:: 所给文段 ::
我,露茜,被塞尔维亚士兵所强暴的年轻的修女之一。姆姆,今天,在我们几个姐妹塔蒂娜(Tatina)和桑得丽娜(Sandria)身上发生这些不幸之后,我写信给你。请允许我不详述事件的经过,因为生活中有一些太残忍的经历,除了信托与我在发愿之后侍奉的还不到一年的天主之外,是不可信托与他人的。
我的悲剧不在于我作为女人所受的凌辱,亦不在于对我奉献生活圣召无可补救的伤害, 而在于我现在所面临的困惑:我不知道该如何用信德的眼光把这件意外看作天主、我的神圣净配的奥妙旨意的一部分。
前些日子,我在读了《嘉尔默罗的对话》一书之后,情不自禁地也向天主祈求作殉道圣人的恩典。天主垂听了我的祈祷,但以何种方式啊!现在我的内心世界处于黑色的焦虑之中。他,破坏了我一直以为生命中不可改变的,神圣而高尚的计划,在不意料间在我内输入了他一个新的生命宏图,一个我目前无法明白的奥迹。
在青春的日记里我曾写下这样的一句话:一切都不属于我,我不属于任何人,任何人亦不属于我。但是,在一个我永远不想记起的晚上,有一个人却俘虏了我,想迫使我走出自己,而为他所拥有。
当我再次醒来的时候,天已亮了,在我头脑内闪现的第一个思想即耶稣在山园中极度的痛苦。在我心内展开了强烈而可怕的斗争。我一次再次地询问天主为什么允许我遭受这样的蹂躏,为什么会恰恰允许我一直认为的我的生命唯一存在的理由被击碎。与此同时,我也反身自问,现在天主给我的新圣召到底是什么?
:::
待办事项:
(a) 请写出这封修女的信中写信人的名字,以及她提到的两位姐妹的名字。
(b) 从这封修女的信最后一句之后接着往下续写。
:: 存储数据 ::
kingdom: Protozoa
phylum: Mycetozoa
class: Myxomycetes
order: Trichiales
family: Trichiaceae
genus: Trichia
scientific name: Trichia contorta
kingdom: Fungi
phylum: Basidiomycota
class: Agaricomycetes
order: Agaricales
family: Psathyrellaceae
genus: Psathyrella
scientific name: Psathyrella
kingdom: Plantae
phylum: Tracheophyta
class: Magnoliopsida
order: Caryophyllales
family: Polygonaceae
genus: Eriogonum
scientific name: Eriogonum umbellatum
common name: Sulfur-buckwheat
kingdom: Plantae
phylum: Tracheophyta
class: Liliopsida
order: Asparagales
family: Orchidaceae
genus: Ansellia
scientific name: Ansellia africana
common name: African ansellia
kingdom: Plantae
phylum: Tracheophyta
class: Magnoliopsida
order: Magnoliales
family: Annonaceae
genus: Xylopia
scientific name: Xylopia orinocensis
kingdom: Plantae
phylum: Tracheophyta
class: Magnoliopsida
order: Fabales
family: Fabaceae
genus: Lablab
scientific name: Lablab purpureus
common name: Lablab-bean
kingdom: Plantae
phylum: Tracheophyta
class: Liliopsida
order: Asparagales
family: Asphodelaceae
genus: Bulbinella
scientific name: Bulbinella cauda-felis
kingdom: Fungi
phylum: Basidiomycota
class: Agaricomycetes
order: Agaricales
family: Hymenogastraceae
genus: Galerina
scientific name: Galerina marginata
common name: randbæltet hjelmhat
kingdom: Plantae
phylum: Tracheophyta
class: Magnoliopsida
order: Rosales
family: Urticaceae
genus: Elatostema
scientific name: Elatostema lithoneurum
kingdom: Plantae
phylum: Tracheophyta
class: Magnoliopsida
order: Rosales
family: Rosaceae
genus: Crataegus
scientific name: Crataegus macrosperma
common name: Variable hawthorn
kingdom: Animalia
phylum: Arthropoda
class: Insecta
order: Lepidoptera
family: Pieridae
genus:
:::
任务答案:
(a) 露茜、塔蒂娜(Tatina)、桑得丽娜(Sandria)

(b)
我努力坐了起来,当约瑟法(Jose-fina) 扶着我站起来的时候,在我耳边响起我们附近奥古思定会院的午时钟,告诉我是要做日间祈祷的时间了。我划了十字圣号默默地诵念日间祷词:“在此时的哥耳哥达,基督,真正的逾越羔羊, 偿还我们得救的赎价。”
我曾不只一次地向天主宣誓要为他奉献我的整个生命,姆姆,我现在所领受的凌辱、痛苦和基督从天主那里所领受的痛苦凌辱相比又算得了什么呢?我缓慢地,非常缓慢地说:“愿你的旨意成就吧,特别是我无依无靠的现在,我唯一所确定的是,我的主,你现在同我在一起。”
姆姆,我写信的目的并非寻求你的安慰,而是为了让你帮助我为此感谢天主,感谢他让我加入那些因他的名而被强迫做母亲的上千个同胞的行列。我把我所受的凌辱,和她们的一起为了强暴分子的罪过奉献给天主,算作赎罪的代价,也为了不同种族间的和解,我情愿接纳这份羞辱,并将之交付在天主仁慈的手中。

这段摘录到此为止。